Great Living Cincinnatians
Cathryn Hosea Hilker
Conservationist, volunteer
Awarded in 2010
Cathryn Hosea Hilker brings a clarity of reason and a strong passion to her work. These traits have taken the Cincinnati Zoo & Botanical Garden to uncharted heights as its influence has spanned continents.
Hilker is a life-long resident of Cincinnati and a 1954 graduate of the University of Cincinnati. She began her career as a teacher, but her attention soon turned to the preservation of the most remarkable cat, the cheetah. The Cincinnati Zoo has been dubbed “The Cheetah Capital of the World” because of its conservation efforts through education, public interpretation, and the captive cheetah breeding program.
She also is the founder and director of the zoo’s nationally-renowned Cat Ambassador Program. This program takes endangered cats into classrooms and other public forums to teach both children and adults the importance of preserving wildlife. For 30 years, she and her team have shared the world’s wild cats with groups throughout Cincinnati USA.

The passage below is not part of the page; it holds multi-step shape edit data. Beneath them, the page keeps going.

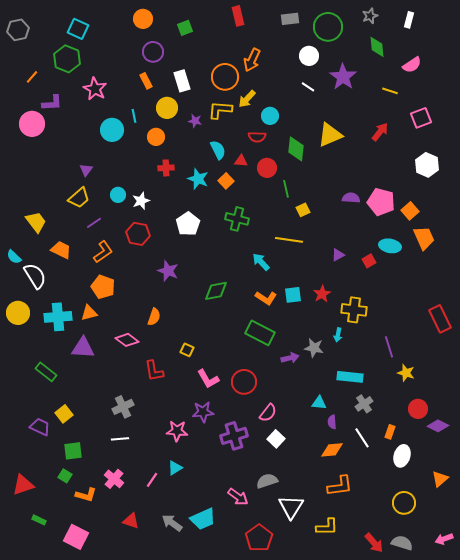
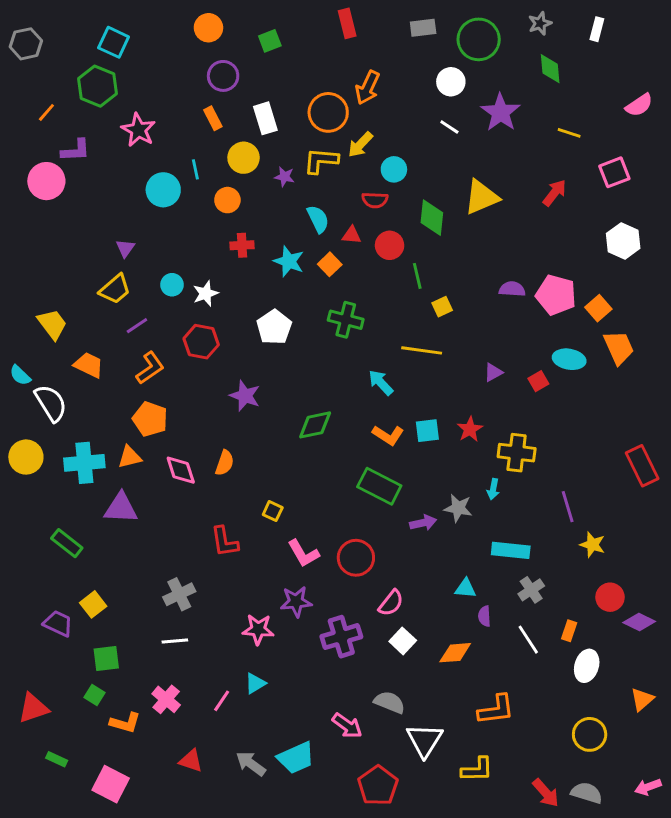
pink semicircle: (412, 65) -> (639, 105), moved
pink diamond: (127, 340) -> (181, 470), moved, turned 35
orange diamond: (332, 450) -> (455, 653), moved
gray semicircle: (267, 481) -> (390, 702), turned 40

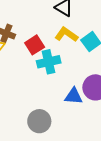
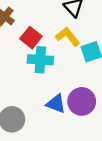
red square: (35, 45) -> (31, 38), turned -36

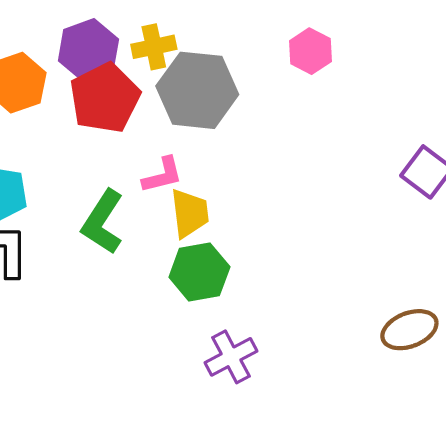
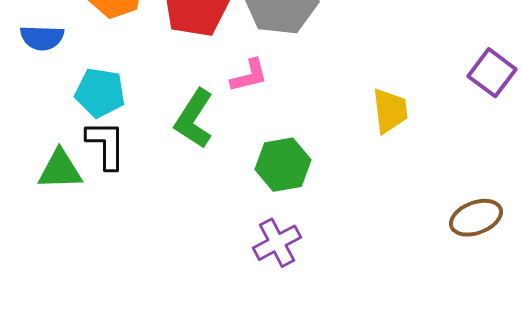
yellow trapezoid: (190, 213) -> (390, 111), moved
purple cross: (231, 357) -> (277, 243), moved

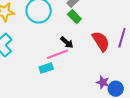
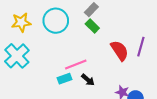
black arrow: (67, 42) -> (88, 80), moved

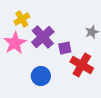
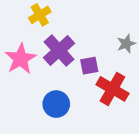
yellow cross: (22, 19) -> (40, 15), moved

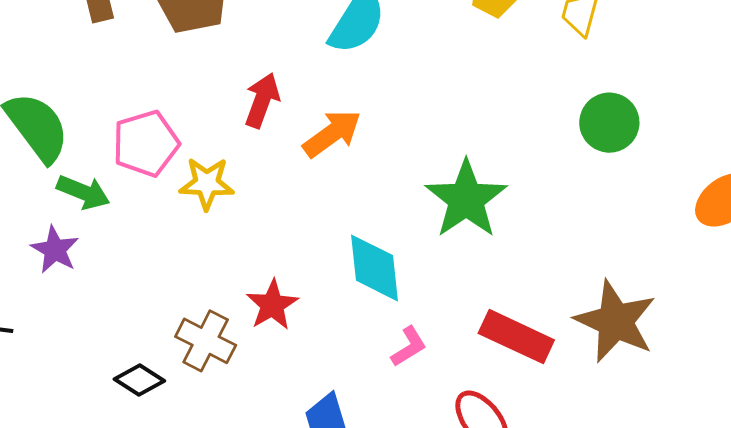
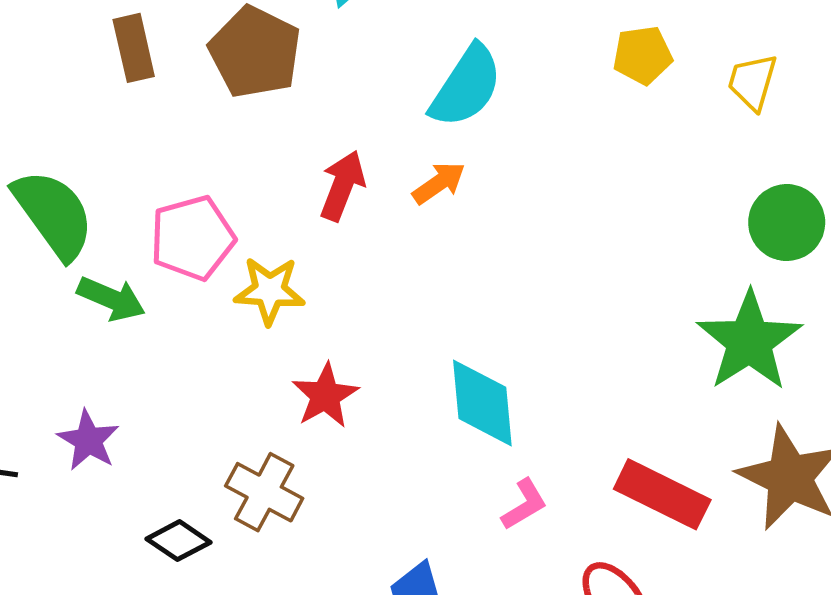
orange arrow: (332, 134) -> (439, 183), moved, size x0.7
green star: (466, 199) -> (749, 341), moved
purple star: (55, 250) -> (88, 440), moved
red star: (272, 305) -> (325, 396), moved

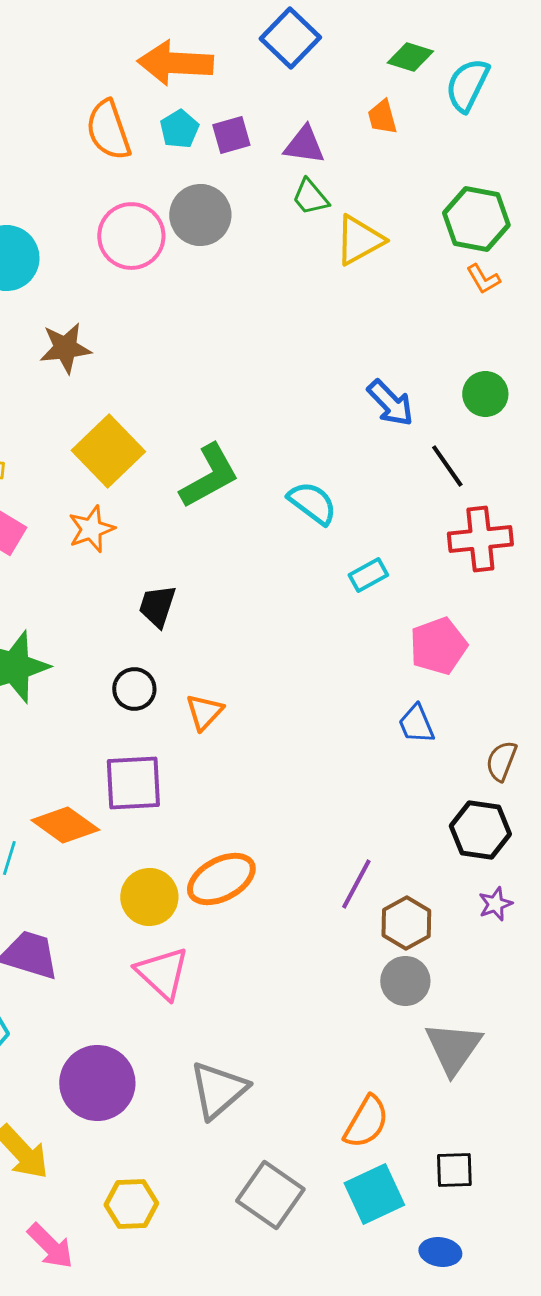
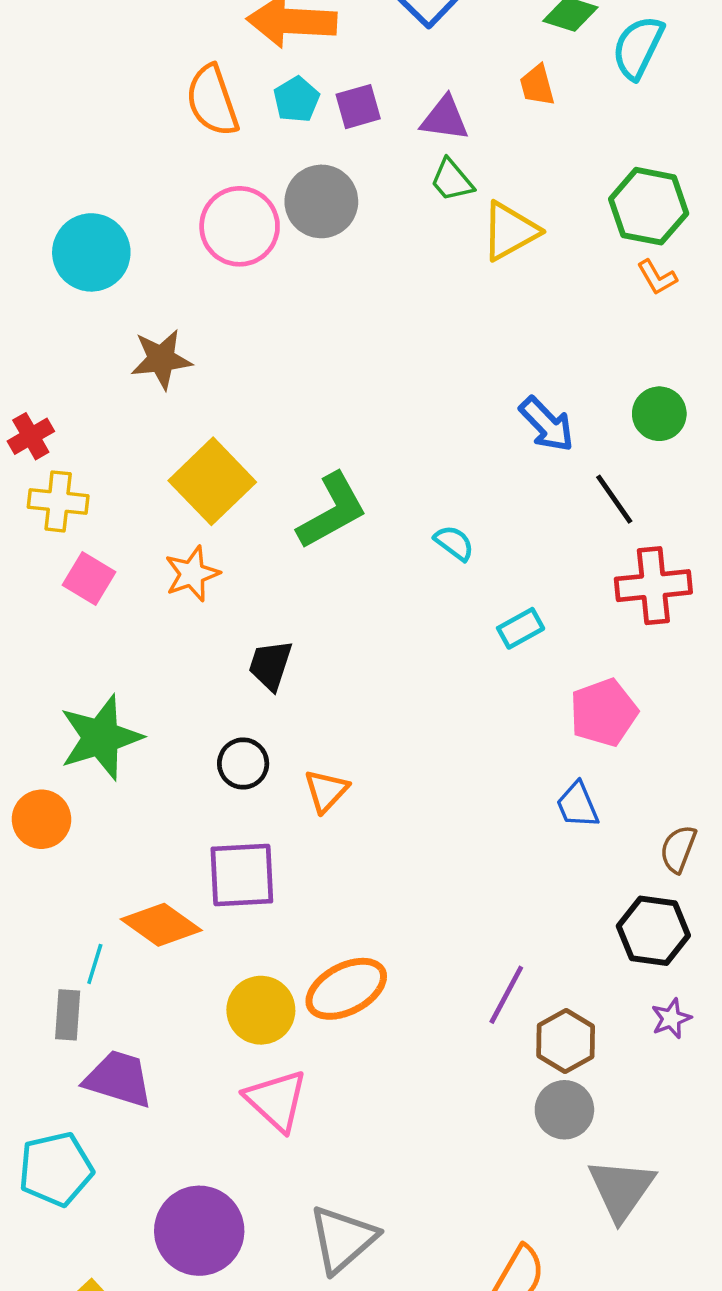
cyan semicircle: (312, 503) -> (454, 543), size x0.7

Hilker’s favorite cheetah was her first, Angel. Through her lifetime, Angel connected with more than one-million people. Hilker penned a book about her, A Cheetah Named Angel, and the cheetah is the namesake of the zoo’s cat conservation program, The Angel Fund.
The newest innovation is an on-site 100-yard running area where the cheetah can be seen by 300 visitors while doing what the cat does best – run. Last summer Sarah, the zoo’s eight-year-old female cheetah, became the world’s fastest land mammal.
Working for the Cincinnati Zoo for most of her adult years, Hilker knew that to have a lasting impact on the continued survival of the species, she had to support the work where the cheetah lived. The result was a partnership with the Cheetah Conservation Fund (CCF) based in Namibia, Africa. It was in Namibia in 1995 that Hilker helped establish a permanent home base for the CCF.
Hilker’s life-long interest and involvement in Africa began as a young woman. Her first trip to Africa occurred in 1955, when she joined a road trip across the continent that started in what is now Zaire and landed one month later, in Mombasa, Kenya. On the way, she saw her first wild cheetah with Kilimanjaro as the backdrop.
Hilker has received numerous honors throughout her career, including the 1982 Cincinnati Enquirer’s Women of the Year, the Cincinnati Zoo’s Wildlife Conservation Award in 1995 and the honorary Doctorate of Science from the University of Cincinnati in 2004.
Hilker continues to have the same zest for her work as she did decades ago. She said, “My career has been the realization of the best of possible worlds. I have been allowed to do something that I love, work with animals I admire and actually be able to make a positive difference for wildlife.”